今まで必死に取り繕ってきた仮面が剥がれ落ちた瞬間なのでしょう。
主人公は肩を落とし、とぼとぼと帰っていきます。
友達から貰った缶飲料を飲みながら、まだ涙をこらえている様子です。
両手で包み込むようにして持った缶飲料。
それをじっと見るシーンからは、主人公の未練を強く感じます。
この缶飲料を受け取ったときはあんなにも幸福だったのに……。
鏡を見ていたときの表情と、友達と別れたあとの表情を見比べると、余計に切なくなります。
伝えたかった言葉
主人公はもしかしたら友達に想いを告げる気はなかったのかもしれません。
傍にいられるならそれだけでいい。
そんな気持ちで友達を演じていたのではないでしょうか?
しかし、相手が結婚すると知り、主人公は最後に本当の自分を見せることに決めたようです。
悪い魔法をといてあげる
一度は何でもないフリをして別れた主人公ですが、最後まで気持ちを抑えることはできませんでした。

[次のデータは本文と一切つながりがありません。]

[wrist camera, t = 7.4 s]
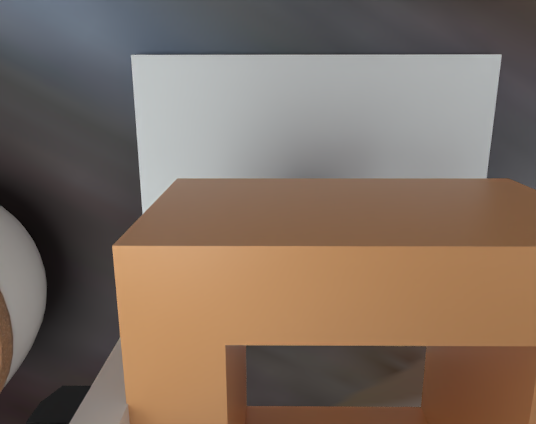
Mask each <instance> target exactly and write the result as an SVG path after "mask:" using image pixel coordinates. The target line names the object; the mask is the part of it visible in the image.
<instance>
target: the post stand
mask: <svg viewBox="0 0 536 424" xmlns="http://www.w3.org/2000/svg"><path fill="white" fill-rule="evenodd" d="M501 56H502V54H446V55H131V62H132V75H133V89H134V103H135V116H136V130H137V144H138V157H139V171H140V185H141V198H142V212H143V213H144V212H145V211H146V210H147V209H148V208H149V207H150V206H151V205H152V204H153V203H154V202H155V201H156V200H157V199H158V198H159V197H160V196H161V195H162V194H163V193H164V192H165V191H166V190H167V189H168V188H169V187H170V185H171V184H172V183H173V182H174V181H175V180H176V179H177V178H487V170H488V162H489V154H490V146H491V138H492V130H493V122H494V113H495V105H496V97H497V89H498V81H499V73H500V65H501Z"/></svg>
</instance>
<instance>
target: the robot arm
mask: <svg viewBox="0 0 536 424" xmlns="http://www.w3.org/2000/svg"><path fill="white" fill-rule="evenodd" d="M26 424H130V421H129V409H128V404H126V395H125V383H124V372H123V361H122V350H121V338H119V340H118V342H117V344H116V345H115V347H114V349H113V350H112V352H111V354H110V355H109V357H108V359H107V360H106V362H105V364H104V366H103V367H102V369H101V371H100V372H99V374H98V376H97V377H96V379H95V381H94V382H93V384H92V386H62V387H60V388H59V389H58V390H56V391H55V392H54V393H52V394H51V395H50V396H48V397H47V398H46V399H44V400H43V401H42V402H40V404H39V405H38V406H37V408H36V409H35V411H34V412H33V413H32V415H31V416H30V418H29V419H28V420H27V422H26Z"/></svg>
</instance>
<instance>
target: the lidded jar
mask: <svg viewBox="0 0 536 424" xmlns="http://www.w3.org/2000/svg"><path fill="white" fill-rule="evenodd" d="M46 299H47V281H46V274H45V269H44V266H43V262H42V259H41V256H40V253H39V251H38V249H37V247H36V245H35V243H34V241H33V239H32V238H31V236H30V235H29V233H28V232H27V230H26V229H25V228H24V227H23V226H22V224H21V223H20V222H19V221H18V220H17V219H16V218H15V217H14V216H13V215H12V214H10V213H9V212H8V211H7V210H6V209H5V208H3V207H2V206H0V392H1V391H2V389H3V388H4V387H5V385H6V384H7V383H8V382H9V380H10V379H11V378H12V376H13V375H14V374H15V373H16V371H17V370H18V368H19V367H20V365H21V363H22V362H23V360H24V359H25V357H26V356H27V354H28V352H29V351H30V349H31V347H32V345H33V343H34V340H35V338H36V336H37V333H38V331H39V328H40V326H41V324H42V321H43V317H44V312H45V307H46Z"/></svg>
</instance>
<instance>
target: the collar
mask: <svg viewBox="0 0 536 424" xmlns="http://www.w3.org/2000/svg"><path fill="white" fill-rule="evenodd" d="M112 249H113V260H114V271H115V282H116V294H117V305H118V316H119V327H120V338H121V350H122V361H123V372H124V383H125V395H126V404H128V409H129V421H130V424H536V190H535V189H532V188H530V187H528V186H525V185H523V184H520V183H518V182H516V181H513V180H511V179H504V178H177V179H176V180H175V181H174V182H173V183H172V184H171V185H170V187H169V188H168V189H167V190H166V191H165V192H164V193H163V194H162V195H161V196H160V197H159V198H158V199H157V200H156V201H155V202H154V203H153V204H152V205H151V206H150V207H149V208H148V209H147V210H146V211H145V212H144V213H143V214H142V216H141V217H140V218H139V219H138V220H137V221H136V222H135V223H134V224H133V225H132V226H131V227H130V228H129V229H128V230H127V231H126V232H125V233H124V234H123V235H122V236H121V237H120V238H119V239H118V240H117V241H116V242H115V243H114V245H113V246H112ZM246 345H319V346H427V348H426V358H425V370H424V381H423V392H422V403H421V407H312V406H247V393H246Z"/></svg>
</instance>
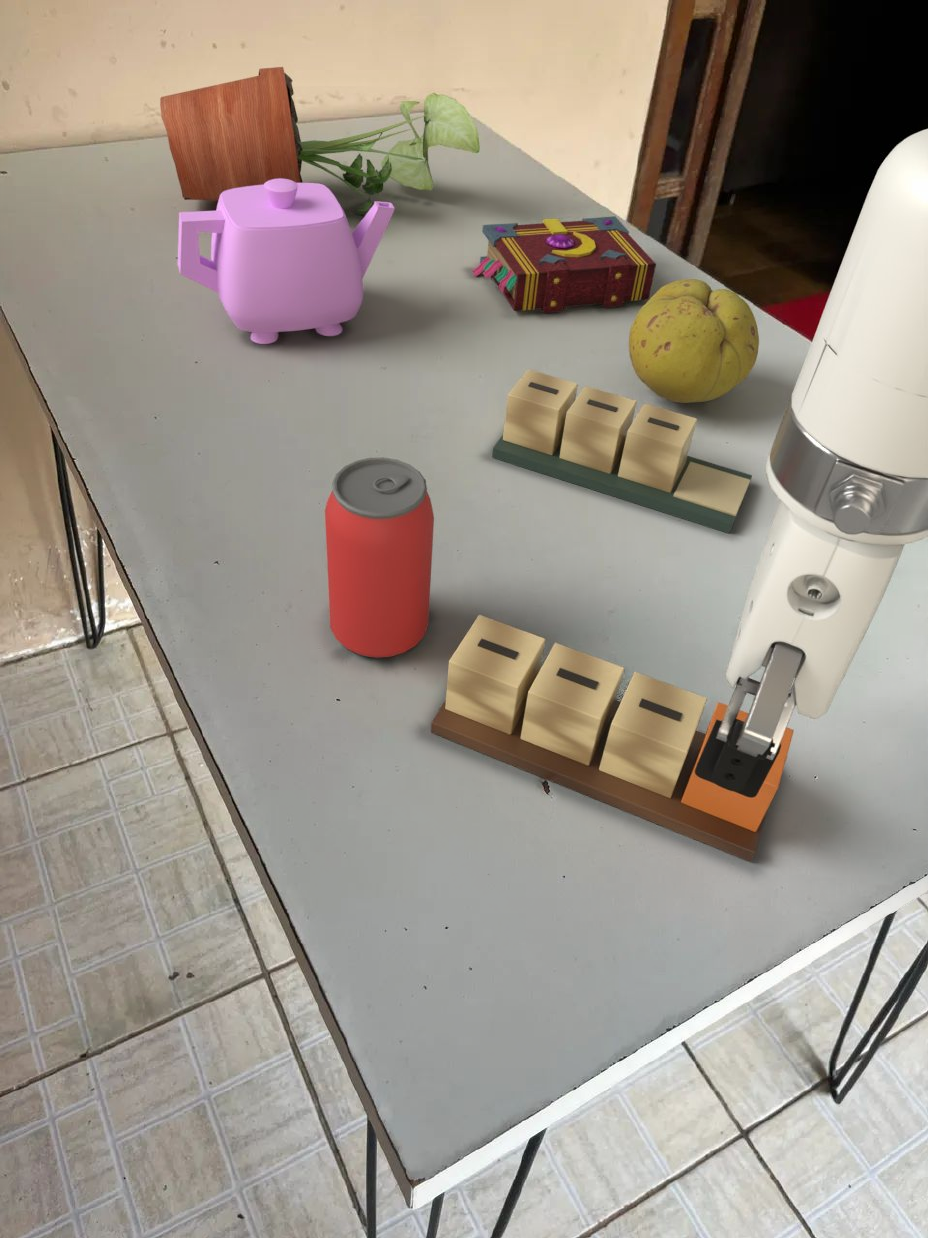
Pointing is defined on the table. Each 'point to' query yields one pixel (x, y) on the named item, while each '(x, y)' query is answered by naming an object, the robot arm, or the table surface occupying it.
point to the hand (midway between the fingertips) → (746, 716)
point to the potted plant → (292, 139)
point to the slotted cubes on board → (582, 728)
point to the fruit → (693, 341)
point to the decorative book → (566, 264)
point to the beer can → (379, 556)
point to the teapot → (282, 256)
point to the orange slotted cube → (730, 802)
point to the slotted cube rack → (617, 450)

溢れ出す感情に抗うことなく、主人公は来た道を引き返します。
走って友達のもとへ向かう主人公。
いつのまにか降り出していた雪が主人公を急かしているようにも見えます。
そうして今度こそ友達に追いつくことができました。
主人公は友達の手を取って、そのまま走り続けます。
このシーンで「悪い魔法をといてあげる」と歌われるのが素晴らしいですね。
主人公はきっと友達を自分と2人だけの世界に連れ出したかったのでしょう。
たとえそれが友達の幸せには繋がらなかったとしても……。
主人公はこの夜が最後の夜になることを覚悟しているのかもしれません。
本当の気持ち
ラストシーンで主人公は友達と向き合い、何かを伝えます。
その表情はどこか吹っ切れたような感じもあり、今までの彼女とは少し雰囲気が違いますね。
このPVの中で主人公はずっと友達を演じる「女優」でした。
それがラストシーンで、主人公は本当の自分を曝け出します。
胸の内に秘めてきた想いを伝えるため、演じることを止めたのでしょう。
主人公が最後に何を伝えたのか。
それは想像するしかありません
しかし、きっと嘘偽りのない本当の気持ちを伝えたのだと思います。
女優のように完璧な姿ではなかったとしても、その想いは何よりも綺麗な光を放っていたはずです。
最後に
好きな人の傍にいるため。
好きな人の幸せを邪魔しないため。
主人公は「女優」になりました。
しかし、最後には本当の自分を曝け出すことに決めた彼女。
その覚悟を思うと切なくなります。
またMVでは描かれなかった彼女のその後の人生も気になりますね。
友達への想いは報われなかったとしても、いつか彼女だけの幸せを見つけていてほしいです。
そんなふうに思わず感情移入してしまうPVでした。